Five-year ban for director that allowed liquidated firm to continue to operate

Ashleigh Wight
May 4, 2017

 

A haulier that continued to operate trucks from an unauthorised operating centre after it had gone into liquidation has been stripped of its O-licence.

West Midlands traffic commissioner (TC) Nick Denton found there was an “almost complete lack of positive factors” in the case against Stourbridge-based TMB International (Haulage).

He said the nature of the non-compliance from director and transport manager Tony Brookes had been "serious, sustained and deliberate", as he continued to operate vehicles despite knowing the firm had gone into liquidation in July 2016.

Brookes was banned from holding an O-licence for five years and disqualified from acting as a transport manager for an indefinite period of time.

The firm came to the TCs attention after a truck was stopped by the DVSA in August, which identified that a driver had been creating false tachograph records to disguise daily rest offences. He had been removing his card towards the end of his shift and continued to drive.

A visit to the operating centre listed on the firm’s O-licence revealed it had not used the site for over a year, and had instead been using one in Cradley Heath, Sandwell.

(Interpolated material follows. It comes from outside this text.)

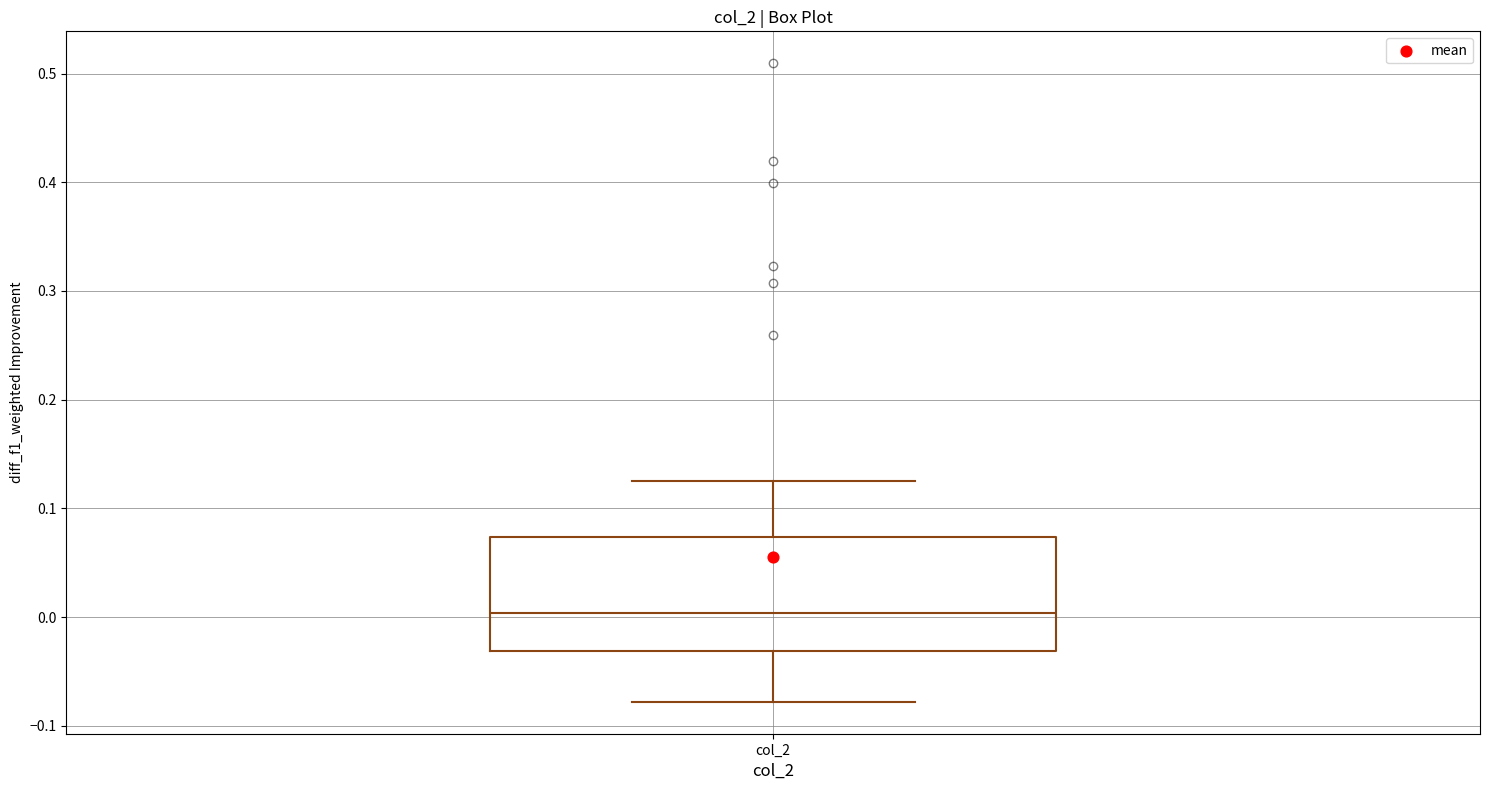

Read this box plot against the y-axis: the position of the median line, the range covered by the box, and the ends of both whiskers. The values are not printed on the chart, so give them approximately, as read against the axis.

median 0.00, box -0.03 to 0.07, whiskers -0.08 to 0.13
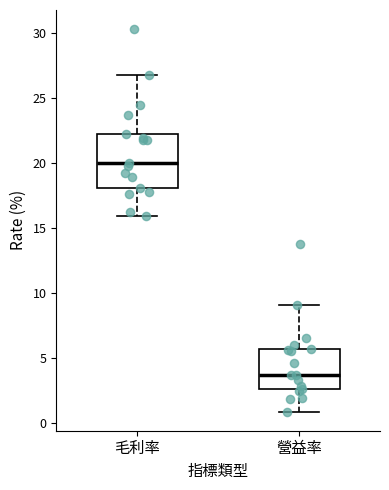

Reading left to right, transcribe this box plot: for each box, give where its median line is, the range the box spans, and where its two whiskers end, as read against the y-axis. The values are not printed on the chart, so give them approximately, as read against the axis.

毛利率: median 20.0, box 18.0 to 22.0, whiskers 16.0 to 27.0
營益率: median 3.5, box 2.5 to 5.5, whiskers 1.0 to 9.0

It emerged the operator had no means of downloading from vehicle tachograph units and did not know how to perform such downloads; did not keep Driver CPC or copies of driving licences; and had failed to notify the TC that it had gone into liquidation.

A DVSA examiner told a public inquiry last month he had seen evidence that Brookes had downloaded driver cards regularly, but he had been unable to find the card used to download vehicle units on the day of the examiner’s visit.

The TC said that Brookes’s admission that he did not know how to use a vehicle unit card strongly implied downloads were not carried out, despite the operator having digital vehicles on its fleet since 2012.

Denton also noted the firm owed more than £151,000 when it went into liquidation last year, including £3,200 to Border Force in the form of a fine for clandestine entrants.

He said revocation was mandatory as the firm “clearly lacks the required financial standing” due to it being in liquidation.

“For the avoidance of doubt, even if the company had not entered liquidation, the serious nature of the other adverse findings and the almost complete lack of positive factors are such as would have caused me not to accord any period of grace in which to re-establish financial standing or nominate a new transport manager,” Denton said.

He requested that the police and DVSA use ANPR and on-road resources to stop trucks operated by the company, as he said he had limited faith that it would comply with the revocation.